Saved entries
--- START ---

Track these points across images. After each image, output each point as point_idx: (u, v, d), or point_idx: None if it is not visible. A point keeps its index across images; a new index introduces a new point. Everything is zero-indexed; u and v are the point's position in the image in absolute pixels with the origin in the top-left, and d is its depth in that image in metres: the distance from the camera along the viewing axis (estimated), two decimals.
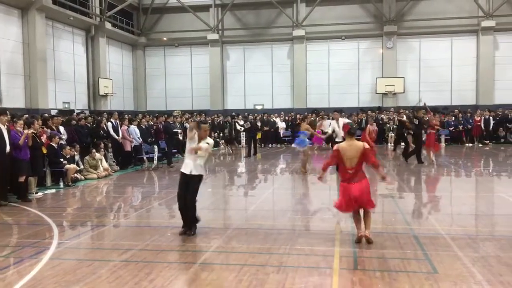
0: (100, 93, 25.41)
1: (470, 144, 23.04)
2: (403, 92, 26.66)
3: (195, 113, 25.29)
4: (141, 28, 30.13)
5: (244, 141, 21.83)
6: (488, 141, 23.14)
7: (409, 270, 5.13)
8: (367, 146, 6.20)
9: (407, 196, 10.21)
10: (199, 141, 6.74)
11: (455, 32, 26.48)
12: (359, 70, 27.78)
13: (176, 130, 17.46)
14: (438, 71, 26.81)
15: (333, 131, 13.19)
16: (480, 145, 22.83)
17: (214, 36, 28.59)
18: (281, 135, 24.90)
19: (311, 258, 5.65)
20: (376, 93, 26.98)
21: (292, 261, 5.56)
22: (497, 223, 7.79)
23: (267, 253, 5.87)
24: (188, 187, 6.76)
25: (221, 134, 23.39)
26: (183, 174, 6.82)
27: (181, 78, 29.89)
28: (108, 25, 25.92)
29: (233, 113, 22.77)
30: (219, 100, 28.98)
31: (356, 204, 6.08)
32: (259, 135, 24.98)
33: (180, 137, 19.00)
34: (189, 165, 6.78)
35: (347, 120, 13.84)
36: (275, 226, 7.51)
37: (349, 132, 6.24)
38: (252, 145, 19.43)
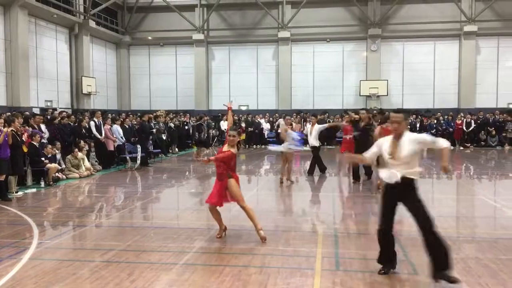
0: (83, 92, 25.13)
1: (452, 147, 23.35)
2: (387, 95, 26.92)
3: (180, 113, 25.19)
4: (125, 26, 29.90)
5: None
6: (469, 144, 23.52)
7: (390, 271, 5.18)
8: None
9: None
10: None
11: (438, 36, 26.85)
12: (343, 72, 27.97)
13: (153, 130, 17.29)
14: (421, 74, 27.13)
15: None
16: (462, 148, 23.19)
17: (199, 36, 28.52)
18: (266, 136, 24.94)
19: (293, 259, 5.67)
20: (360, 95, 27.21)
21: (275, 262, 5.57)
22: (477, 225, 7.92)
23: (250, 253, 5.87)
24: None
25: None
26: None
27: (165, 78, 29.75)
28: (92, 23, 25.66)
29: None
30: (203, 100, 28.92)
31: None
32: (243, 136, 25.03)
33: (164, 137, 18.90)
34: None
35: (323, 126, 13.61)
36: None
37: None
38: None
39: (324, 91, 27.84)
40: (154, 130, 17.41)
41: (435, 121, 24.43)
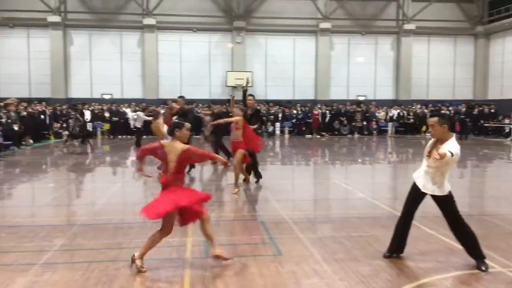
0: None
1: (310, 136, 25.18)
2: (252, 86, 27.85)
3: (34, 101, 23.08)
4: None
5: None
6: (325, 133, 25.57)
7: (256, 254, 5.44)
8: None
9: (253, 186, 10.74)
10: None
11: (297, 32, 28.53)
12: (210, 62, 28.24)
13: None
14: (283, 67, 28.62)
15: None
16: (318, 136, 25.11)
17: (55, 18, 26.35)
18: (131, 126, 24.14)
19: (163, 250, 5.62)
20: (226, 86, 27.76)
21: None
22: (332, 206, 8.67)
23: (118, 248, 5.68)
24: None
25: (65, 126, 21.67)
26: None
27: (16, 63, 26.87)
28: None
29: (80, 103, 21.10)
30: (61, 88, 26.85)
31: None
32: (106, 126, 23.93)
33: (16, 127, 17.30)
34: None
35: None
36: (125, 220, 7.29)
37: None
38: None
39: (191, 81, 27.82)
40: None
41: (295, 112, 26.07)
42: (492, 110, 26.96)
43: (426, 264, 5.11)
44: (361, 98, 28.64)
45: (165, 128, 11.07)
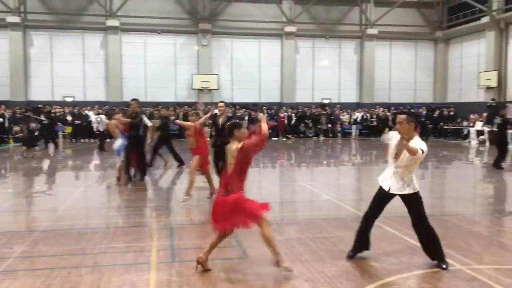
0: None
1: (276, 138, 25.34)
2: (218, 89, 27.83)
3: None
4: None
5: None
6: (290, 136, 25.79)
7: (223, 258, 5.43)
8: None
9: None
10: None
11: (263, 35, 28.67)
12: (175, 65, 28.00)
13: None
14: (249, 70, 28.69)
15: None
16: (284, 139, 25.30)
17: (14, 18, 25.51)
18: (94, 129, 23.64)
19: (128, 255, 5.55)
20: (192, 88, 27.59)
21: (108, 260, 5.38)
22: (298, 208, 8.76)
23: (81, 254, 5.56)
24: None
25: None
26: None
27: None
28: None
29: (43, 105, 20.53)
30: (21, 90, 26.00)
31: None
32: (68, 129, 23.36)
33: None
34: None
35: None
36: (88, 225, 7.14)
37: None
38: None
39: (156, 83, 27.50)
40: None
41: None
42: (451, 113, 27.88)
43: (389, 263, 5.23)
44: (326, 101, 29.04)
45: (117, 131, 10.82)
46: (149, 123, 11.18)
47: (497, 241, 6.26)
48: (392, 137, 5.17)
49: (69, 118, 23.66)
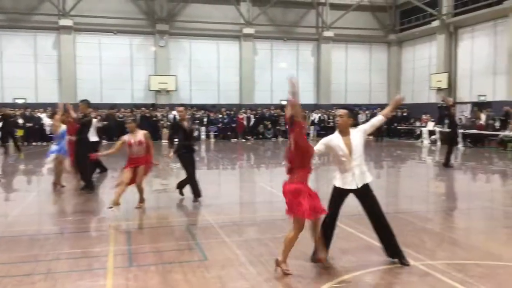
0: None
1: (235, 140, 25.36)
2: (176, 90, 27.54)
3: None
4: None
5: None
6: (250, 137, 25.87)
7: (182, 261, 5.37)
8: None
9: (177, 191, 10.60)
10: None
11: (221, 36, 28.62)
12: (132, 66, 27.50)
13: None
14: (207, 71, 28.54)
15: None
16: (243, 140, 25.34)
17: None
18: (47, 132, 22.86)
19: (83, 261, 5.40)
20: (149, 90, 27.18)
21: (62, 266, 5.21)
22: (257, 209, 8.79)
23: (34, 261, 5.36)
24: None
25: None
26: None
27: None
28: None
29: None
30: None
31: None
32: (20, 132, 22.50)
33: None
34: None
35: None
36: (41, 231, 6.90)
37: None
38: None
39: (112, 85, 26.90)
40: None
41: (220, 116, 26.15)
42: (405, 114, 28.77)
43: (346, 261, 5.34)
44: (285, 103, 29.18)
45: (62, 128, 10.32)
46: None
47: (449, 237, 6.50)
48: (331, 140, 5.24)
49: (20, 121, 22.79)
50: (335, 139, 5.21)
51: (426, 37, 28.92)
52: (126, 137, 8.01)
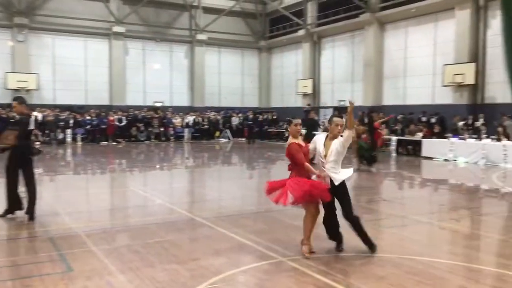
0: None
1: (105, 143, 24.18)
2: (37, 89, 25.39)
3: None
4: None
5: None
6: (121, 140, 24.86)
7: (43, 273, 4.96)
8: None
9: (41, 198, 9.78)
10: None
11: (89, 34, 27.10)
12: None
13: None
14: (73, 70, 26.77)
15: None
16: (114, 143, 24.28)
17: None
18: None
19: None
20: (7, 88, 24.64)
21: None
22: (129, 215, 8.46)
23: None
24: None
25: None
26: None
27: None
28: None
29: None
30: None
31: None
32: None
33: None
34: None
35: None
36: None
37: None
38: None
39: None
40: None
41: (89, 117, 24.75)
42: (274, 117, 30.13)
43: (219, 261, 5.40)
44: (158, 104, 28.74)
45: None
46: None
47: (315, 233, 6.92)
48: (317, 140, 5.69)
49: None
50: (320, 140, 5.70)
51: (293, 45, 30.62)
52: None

--- END ---
--- START ---

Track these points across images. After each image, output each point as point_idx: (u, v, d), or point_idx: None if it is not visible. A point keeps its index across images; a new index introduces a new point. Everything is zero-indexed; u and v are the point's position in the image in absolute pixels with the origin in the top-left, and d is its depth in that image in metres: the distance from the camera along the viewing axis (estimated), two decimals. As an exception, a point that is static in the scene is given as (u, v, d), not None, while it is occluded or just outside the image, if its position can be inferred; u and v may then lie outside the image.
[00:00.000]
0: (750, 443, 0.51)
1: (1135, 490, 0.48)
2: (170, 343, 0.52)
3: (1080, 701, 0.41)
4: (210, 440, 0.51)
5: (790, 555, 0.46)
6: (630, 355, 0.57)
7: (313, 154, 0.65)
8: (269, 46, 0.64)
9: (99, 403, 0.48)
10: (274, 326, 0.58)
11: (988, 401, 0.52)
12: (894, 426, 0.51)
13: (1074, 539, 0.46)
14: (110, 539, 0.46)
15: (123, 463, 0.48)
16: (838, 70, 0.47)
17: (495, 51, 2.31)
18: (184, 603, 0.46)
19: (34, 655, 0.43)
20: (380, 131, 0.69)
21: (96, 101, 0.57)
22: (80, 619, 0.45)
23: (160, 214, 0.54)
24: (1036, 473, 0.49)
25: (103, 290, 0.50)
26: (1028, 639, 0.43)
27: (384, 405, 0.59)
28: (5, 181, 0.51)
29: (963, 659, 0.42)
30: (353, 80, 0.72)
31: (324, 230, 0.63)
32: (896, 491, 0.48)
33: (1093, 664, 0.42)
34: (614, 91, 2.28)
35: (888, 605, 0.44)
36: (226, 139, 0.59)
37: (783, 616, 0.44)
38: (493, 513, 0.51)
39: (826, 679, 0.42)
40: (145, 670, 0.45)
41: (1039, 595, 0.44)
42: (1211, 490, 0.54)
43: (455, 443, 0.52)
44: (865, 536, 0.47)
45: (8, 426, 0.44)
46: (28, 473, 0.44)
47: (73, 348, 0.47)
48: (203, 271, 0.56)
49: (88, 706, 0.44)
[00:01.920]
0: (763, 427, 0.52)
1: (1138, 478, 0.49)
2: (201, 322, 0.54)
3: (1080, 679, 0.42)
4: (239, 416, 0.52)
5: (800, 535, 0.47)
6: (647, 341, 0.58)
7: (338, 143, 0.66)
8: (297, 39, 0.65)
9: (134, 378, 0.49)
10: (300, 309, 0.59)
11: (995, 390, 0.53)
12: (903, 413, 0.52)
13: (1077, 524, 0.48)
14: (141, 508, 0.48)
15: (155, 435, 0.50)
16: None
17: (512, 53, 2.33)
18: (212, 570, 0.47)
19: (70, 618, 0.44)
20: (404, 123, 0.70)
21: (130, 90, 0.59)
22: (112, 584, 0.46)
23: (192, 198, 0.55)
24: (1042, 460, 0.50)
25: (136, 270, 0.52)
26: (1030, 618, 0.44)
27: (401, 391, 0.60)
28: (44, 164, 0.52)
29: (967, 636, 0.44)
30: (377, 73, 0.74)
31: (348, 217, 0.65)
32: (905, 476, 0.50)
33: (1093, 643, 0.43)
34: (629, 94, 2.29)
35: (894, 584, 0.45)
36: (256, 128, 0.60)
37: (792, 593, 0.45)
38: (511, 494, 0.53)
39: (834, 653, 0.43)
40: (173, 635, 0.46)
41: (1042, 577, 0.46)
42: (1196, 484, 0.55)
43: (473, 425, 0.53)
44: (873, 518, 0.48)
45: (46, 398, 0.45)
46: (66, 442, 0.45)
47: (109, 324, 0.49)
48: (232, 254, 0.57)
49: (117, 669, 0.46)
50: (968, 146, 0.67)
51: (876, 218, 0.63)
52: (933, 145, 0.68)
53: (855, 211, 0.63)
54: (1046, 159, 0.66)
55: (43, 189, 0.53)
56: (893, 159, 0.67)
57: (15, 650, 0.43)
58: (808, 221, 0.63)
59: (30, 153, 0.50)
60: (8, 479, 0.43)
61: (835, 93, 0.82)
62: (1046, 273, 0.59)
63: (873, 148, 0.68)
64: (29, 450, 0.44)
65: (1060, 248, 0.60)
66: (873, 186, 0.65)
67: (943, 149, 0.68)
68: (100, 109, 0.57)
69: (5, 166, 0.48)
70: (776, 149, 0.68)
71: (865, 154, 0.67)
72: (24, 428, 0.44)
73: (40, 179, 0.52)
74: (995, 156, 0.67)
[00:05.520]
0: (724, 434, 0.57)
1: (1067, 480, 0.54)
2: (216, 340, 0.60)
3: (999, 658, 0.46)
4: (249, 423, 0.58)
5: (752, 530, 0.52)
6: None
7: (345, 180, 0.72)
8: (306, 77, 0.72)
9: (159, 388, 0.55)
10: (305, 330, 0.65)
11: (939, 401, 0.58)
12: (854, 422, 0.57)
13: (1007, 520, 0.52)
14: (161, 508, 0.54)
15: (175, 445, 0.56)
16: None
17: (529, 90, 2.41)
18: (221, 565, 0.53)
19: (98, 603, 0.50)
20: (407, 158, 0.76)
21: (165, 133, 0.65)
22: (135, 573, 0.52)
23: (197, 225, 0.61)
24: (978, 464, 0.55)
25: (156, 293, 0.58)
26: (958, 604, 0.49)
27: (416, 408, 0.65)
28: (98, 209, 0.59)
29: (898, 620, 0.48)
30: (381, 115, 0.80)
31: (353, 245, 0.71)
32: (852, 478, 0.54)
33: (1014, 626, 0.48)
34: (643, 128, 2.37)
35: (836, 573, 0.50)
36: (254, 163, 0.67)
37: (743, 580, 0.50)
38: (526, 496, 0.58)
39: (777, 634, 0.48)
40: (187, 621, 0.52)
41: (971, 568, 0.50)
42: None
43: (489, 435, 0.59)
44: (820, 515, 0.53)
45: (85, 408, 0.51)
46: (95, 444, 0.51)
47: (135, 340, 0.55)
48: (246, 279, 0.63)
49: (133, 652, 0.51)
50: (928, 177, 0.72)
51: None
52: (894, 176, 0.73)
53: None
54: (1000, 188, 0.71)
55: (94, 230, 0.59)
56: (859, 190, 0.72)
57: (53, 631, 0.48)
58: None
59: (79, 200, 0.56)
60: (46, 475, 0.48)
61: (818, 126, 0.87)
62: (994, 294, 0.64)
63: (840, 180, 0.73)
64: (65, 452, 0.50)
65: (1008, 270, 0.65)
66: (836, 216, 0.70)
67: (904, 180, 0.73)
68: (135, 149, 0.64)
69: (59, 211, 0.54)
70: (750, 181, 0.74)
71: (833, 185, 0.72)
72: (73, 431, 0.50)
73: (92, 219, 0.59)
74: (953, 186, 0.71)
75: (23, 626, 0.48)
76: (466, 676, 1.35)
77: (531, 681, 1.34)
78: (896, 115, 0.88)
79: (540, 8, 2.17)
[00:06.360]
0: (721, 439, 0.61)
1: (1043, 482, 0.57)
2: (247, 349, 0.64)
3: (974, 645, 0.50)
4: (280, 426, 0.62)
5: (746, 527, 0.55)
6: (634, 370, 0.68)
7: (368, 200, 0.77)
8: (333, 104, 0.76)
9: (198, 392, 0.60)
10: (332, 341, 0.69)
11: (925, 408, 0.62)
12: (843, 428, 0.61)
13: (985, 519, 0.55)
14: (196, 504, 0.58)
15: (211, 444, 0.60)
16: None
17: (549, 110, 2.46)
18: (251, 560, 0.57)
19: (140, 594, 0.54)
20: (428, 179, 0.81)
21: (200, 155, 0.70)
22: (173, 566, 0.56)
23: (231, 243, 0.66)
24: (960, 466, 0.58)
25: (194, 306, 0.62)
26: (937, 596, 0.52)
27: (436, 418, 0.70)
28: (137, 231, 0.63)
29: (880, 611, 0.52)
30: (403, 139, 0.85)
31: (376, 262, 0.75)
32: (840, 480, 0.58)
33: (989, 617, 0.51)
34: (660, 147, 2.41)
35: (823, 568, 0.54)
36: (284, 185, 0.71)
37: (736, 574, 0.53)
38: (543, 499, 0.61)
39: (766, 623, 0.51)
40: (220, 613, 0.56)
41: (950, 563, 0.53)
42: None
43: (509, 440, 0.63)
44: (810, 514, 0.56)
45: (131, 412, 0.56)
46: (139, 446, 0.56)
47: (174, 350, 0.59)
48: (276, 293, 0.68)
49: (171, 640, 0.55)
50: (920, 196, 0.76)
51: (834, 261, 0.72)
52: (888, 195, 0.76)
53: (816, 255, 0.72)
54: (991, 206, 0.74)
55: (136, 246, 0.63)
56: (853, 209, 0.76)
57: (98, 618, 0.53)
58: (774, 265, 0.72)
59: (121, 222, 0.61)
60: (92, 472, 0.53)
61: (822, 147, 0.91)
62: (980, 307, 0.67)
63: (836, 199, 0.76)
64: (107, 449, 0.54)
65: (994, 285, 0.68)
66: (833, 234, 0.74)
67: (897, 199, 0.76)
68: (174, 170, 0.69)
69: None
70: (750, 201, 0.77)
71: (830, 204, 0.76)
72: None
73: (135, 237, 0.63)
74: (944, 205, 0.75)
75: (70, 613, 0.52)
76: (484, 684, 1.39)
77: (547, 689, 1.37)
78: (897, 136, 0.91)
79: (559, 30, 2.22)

--- END ---

### Exercise goal
In the records above, find the lines holding "absolute". Copy each one.

### Answer box
Track these points across images. After each image, output each point as point_idx: (u, v, d), or point_idx: None if it is not visible. A point keeps its index across images; a new index introduces a new point. Everything is zero-indexed; u and v are the point's position in the image in absolute pixels with the origin in the top-left, and d is its depth in that image in metres: the distance from the camera along the viewing axis (estimated), two decimals.
Track these points across images. After each image, output each point as point_idx: (u, v, d), or point_idx: None if it is not visible. A point keeps its index across images; a new index introduces a new point. Everything is zero-indexed; u and v are the point's position in the image in absolute pixels with the origin in the top-left, and d is its depth in that image in metres: the distance from the camera along the viewing axis (estimated), two decimals. As an exception, a point that is static in the scene is given as (u, v, d), not None, while it is occluded or just outside the image, if its position can be inferred; u and v may then lie outside the image.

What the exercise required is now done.